92 – Grenz -überschreitung im Alltag

92Tor

Wie viel Zeit

bringe ich jeden Tag (her)um,

mit Gedanken darüber,

dass dies(e)

so schnell wie möglich

vergehen soll,

weil

die Personen, die mich umgeben

laut und wichtigtuerisch agieren –

besserwisserisch argumentieren –

unverbunden dasitzen –

nicht dazugehörig auffallen –

die Stimmung, die ich wünsche, stören.

weil

die sie füllende Aktivität

stressig fordert –

langweilt –

anstrengt –

bedeutungslos erscheint –

mühselig lastet –

nicht dem entspricht, was gerade von mir gewünscht ist.

Dies

obwohl meine Zeit

bemessen, knapp und wertvoll ist –

Zu üben bleibt

die kleine Grenzüberschreitung im Alltag

wie Lenka Reinerova sie beschreibt:

„Uns alle erwartet ein unausweichliches Ende.

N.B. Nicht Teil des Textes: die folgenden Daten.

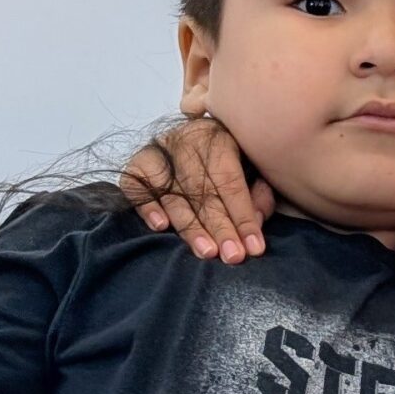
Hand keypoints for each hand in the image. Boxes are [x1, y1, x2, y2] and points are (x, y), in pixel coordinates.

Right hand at [118, 116, 273, 261]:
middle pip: (202, 190)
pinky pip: (136, 186)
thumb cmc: (229, 164)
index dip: (242, 216)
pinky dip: (147, 206)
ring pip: (172, 193)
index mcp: (217, 137)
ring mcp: (158, 152)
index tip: (254, 247)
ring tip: (206, 252)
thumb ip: (258, 195)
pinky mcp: (137, 165)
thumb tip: (255, 222)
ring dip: (190, 226)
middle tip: (233, 256)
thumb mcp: (252, 172)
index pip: (229, 180)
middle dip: (220, 227)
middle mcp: (186, 141)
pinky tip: (160, 226)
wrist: (191, 143)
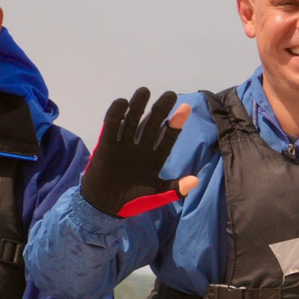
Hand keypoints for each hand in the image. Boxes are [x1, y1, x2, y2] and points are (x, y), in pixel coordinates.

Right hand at [81, 88, 195, 217]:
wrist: (103, 207)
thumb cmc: (131, 202)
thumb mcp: (156, 196)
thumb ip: (174, 189)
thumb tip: (195, 181)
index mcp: (155, 158)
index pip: (168, 138)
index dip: (176, 124)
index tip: (185, 108)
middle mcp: (141, 148)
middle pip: (152, 124)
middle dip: (161, 109)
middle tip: (170, 94)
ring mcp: (124, 144)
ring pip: (132, 120)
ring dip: (138, 106)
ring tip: (145, 91)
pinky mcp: (107, 144)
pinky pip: (112, 126)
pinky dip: (115, 114)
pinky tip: (122, 102)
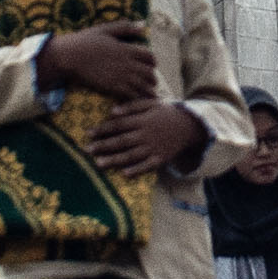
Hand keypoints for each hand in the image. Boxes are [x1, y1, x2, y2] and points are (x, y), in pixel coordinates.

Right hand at [43, 20, 158, 101]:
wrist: (70, 56)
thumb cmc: (85, 41)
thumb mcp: (106, 29)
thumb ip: (125, 27)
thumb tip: (142, 25)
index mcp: (126, 49)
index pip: (150, 56)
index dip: (153, 62)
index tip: (151, 65)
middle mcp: (126, 64)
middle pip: (149, 73)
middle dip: (152, 79)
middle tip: (151, 82)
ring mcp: (119, 76)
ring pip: (142, 86)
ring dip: (147, 91)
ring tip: (149, 94)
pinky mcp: (111, 87)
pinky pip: (129, 96)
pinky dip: (135, 99)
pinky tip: (135, 100)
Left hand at [87, 97, 208, 178]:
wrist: (190, 125)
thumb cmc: (166, 113)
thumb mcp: (151, 104)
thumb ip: (132, 106)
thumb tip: (112, 111)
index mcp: (142, 120)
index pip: (119, 125)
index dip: (103, 129)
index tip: (88, 133)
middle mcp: (146, 135)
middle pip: (121, 141)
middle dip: (103, 145)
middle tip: (87, 150)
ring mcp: (153, 148)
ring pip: (131, 155)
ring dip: (114, 160)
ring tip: (99, 164)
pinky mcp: (161, 158)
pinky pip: (147, 166)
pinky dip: (136, 170)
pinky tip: (124, 174)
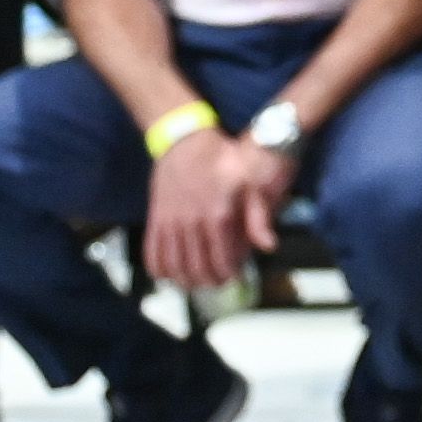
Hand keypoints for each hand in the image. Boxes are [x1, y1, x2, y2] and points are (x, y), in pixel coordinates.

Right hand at [143, 127, 290, 290]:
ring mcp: (170, 221)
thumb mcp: (249, 181)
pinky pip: (152, 252)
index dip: (229, 274)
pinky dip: (159, 269)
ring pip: (174, 266)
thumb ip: (259, 216)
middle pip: (198, 268)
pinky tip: (169, 273)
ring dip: (185, 280)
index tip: (235, 277)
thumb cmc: (221, 158)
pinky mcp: (155, 218)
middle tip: (218, 282)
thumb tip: (269, 246)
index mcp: (218, 215)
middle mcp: (192, 222)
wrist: (185, 139)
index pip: (222, 260)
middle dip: (209, 281)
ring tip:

Aber bis dahin können wir unser Leben mitgestalten.

Wir können Anteil nehmen an den Begebenheiten in der Welt. …

Kraft und Energie in dem Maße nützen,

das jedem von uns gegeben ist.

Für mich ist dieses Bewusstsein von solcher Bedeutung,

dass ich mich sogar bei der verrückten Erwägung ertappt habe:

Und was werde ich tun,

wenn ich gestorben bin?“

(Reinerova, L.)

28 Kommentare zu „92 – Grenz -überschreitung im Alltag

  1. Grenzen selbst zu überschreiten um kleine Zeichen zu setzen, um vielleicht durch das eigene tun die Welt ein ganz klein wenig zu verbessern. Ein hehres Ziel angesichts der Tatsache, dass die Grenzüberschreitungen der anderen einen dazu nötigen, entweder gegen Windmühlen zu kämpfen oder die eignen Grenzen enger zu ziehen. Bis zur maximalen Einengung. Bis nur die eigne Haut Grenze ist. Und selbst die wird immer dünner und verletzlicher. Aber vielleicht wird kurz vor der endgültigen Auflösung ein schwaches ausatmen zur Grenzüberschreitung des Lebens und setzt ein Zeichen an die anderen, die Welt ein ganz klein wenig verbessern zu wollen.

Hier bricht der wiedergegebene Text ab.